Wir in den reichen Ländern, und die Wohlhabenden und Reichen in den armen Ländern, müssen mE dazu beitragen, dass Armut einerseits den Respekt erhält, die sie verdient und die entsprechenden Menschen dort unsere Wertschätzung und, wo angemessen: Verbeugung, erfahren für ihre Existenz. Wir müssen sie in Ruhe lassen mit unserem Wahn des Rennens nach Wohlstand. Sie sollen, unabhängig von uns, selbst entscheiden, wohin sie sich bewegen möchten, wenn überhaupt. Aber wieviele sind es noch, die diese innere Kraft und Würde besitzen, in einer Welt, die vollkommen vom Virus UV21 verseucht ist?

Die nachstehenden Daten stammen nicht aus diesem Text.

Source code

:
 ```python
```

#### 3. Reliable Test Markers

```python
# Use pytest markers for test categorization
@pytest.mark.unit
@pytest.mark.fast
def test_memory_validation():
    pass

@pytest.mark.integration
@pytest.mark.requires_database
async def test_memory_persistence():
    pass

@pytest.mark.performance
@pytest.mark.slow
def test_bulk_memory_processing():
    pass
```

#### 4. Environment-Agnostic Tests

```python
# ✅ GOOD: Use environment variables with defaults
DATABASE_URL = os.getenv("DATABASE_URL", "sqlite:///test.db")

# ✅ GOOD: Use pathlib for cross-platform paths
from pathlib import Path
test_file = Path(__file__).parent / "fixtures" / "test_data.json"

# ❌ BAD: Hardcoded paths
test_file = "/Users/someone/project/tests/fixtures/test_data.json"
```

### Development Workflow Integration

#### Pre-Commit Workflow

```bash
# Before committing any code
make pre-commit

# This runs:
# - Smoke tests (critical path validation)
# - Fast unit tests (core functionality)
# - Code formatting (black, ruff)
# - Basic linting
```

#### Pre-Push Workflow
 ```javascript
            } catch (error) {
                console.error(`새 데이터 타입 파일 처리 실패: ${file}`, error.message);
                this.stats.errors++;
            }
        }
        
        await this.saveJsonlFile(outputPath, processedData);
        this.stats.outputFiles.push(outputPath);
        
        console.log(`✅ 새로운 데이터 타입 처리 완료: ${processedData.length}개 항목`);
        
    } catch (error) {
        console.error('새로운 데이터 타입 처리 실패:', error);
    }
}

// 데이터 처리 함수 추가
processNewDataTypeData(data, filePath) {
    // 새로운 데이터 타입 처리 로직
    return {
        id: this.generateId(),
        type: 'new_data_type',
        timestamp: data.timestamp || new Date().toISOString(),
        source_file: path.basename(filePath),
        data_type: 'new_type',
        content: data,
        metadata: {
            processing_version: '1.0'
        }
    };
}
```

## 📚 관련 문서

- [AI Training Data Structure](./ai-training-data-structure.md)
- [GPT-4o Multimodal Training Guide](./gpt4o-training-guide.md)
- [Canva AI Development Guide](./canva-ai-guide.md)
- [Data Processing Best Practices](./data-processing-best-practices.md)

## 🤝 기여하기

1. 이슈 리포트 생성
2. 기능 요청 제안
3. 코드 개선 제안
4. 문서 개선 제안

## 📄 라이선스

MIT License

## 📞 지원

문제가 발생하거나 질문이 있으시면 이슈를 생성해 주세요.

Andererseits sollen die in Armut Lebenden hier, wo diese sich als Elend darstellt, an die Eigenverantwortung sowie die Möglichkeiten erinnert werden, ihr zu entkommen. Ich halte, offen gestanden, gar nichts von Helferhilfsprogrammen, die diese Menschen bloss in deren Opferhaltung einkleistern, ihnen darin Recht geben – und sie kollossal schwächen! Stattdessen sollen jene, die da raus wollen, konsequent und hart unterstützt werden, damit sie als Anziehungspunkt für andere dienen, die es ihnen nachmachen. Dabei wird nichts geschenkt, selten (nur nach Vorleistung) geliehen, sondern parallel erarbeitet.
In meiner Lesart würde ich sagen: Reiche und Arme profitieren beide ganz besonders und in ähnlichem Ausmass von einem Projekt zweite Lebensschule (und weitere unter).

Armut = schlichtes Sein ohne Hunger und Not halte ich für die einfachste Form, Menschenwürde zu erlangen. Aber für uns ist das unwiederbringlich vorbei. Für uns ist es nur noch möglich, zu Wohlstand in Würde zu finden. Davon sind wir allerdings noch meilenweit entfernt.